The Island House has so many elements that I love. I adore a gothic house full of trauma and history. I adore a And Then There Were None-style mystery where a set of characters find themselves in a location that somehow means something to all of them. I also love a main character who can't quite remember her past but has ominous glimpses of it. And yet it didn't come together for me. Like, if we're going to have creepy ventriloquist dummies, give me more creeps. If we're going to have haunted family dynamics, really show them to me rather than just telling me about them.
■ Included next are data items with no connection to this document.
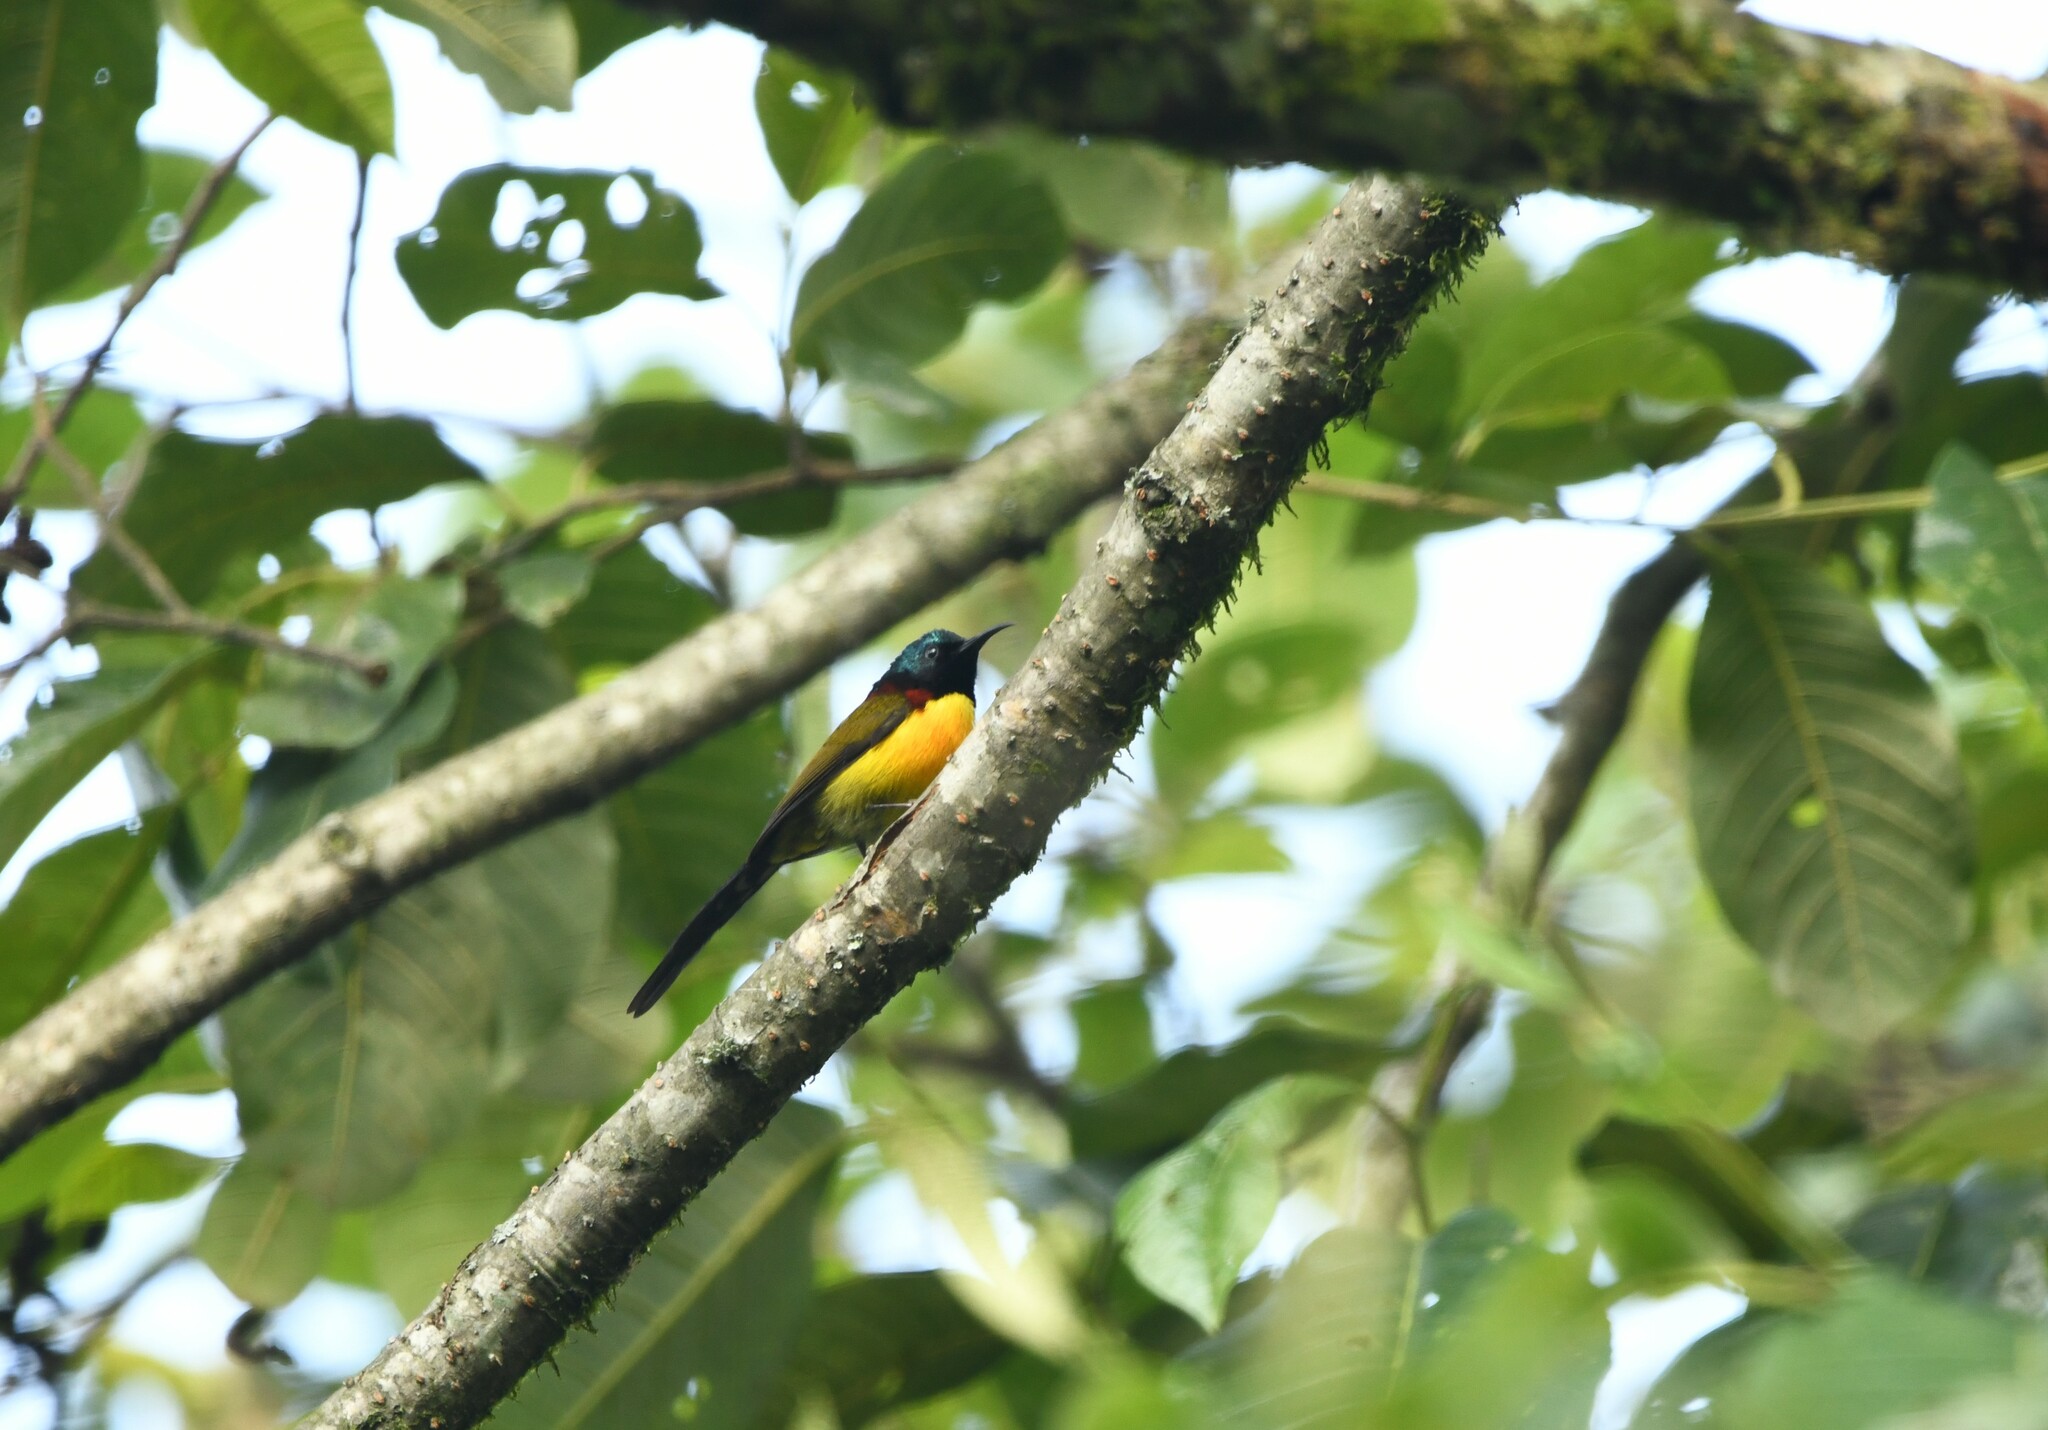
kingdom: Animalia
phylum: Chordata
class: Aves
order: Passeriformes
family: Nectariniidae
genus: Aethopyga
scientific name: Aethopyga nipalensis
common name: Green-tailed sunbird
I do have to admit there is a fun twist to this which, while not super shocking, did give me a nice "oooohhhhh wait" moment early on when I caught one of the little bread crumbs. This wasn't quite enough, however, to save it from the otherwise rushed plotting. This is not a short book, but it reads super fast, jumping from one thing to another, back in time, forward in time, a new POV, another flashback, MURDER, brief contemplation, and then more running. The beginning is quite slow in setting up Alice and her current state of mind, but the last half or third is a lot. Perhaps if there was a better balance to the two, I would have gotten into the actual story a little more. So this one was technically a miss for me in many ways but I did want to know how it would all resolve, so it's not a complete loss. I would probably read something different by Amanda Brittany in the future, because I do think the skills are there. This story was just a bit too much.
I give this novel...
2 Universes!
I read The Island House very quickly, in an evening, and did have a form of fun with it, but in the end it felt a little messy to me. There are so many intriguing ideas, especially the way Brittany plays with the Gothic, but the book never lingers long enough to really come together.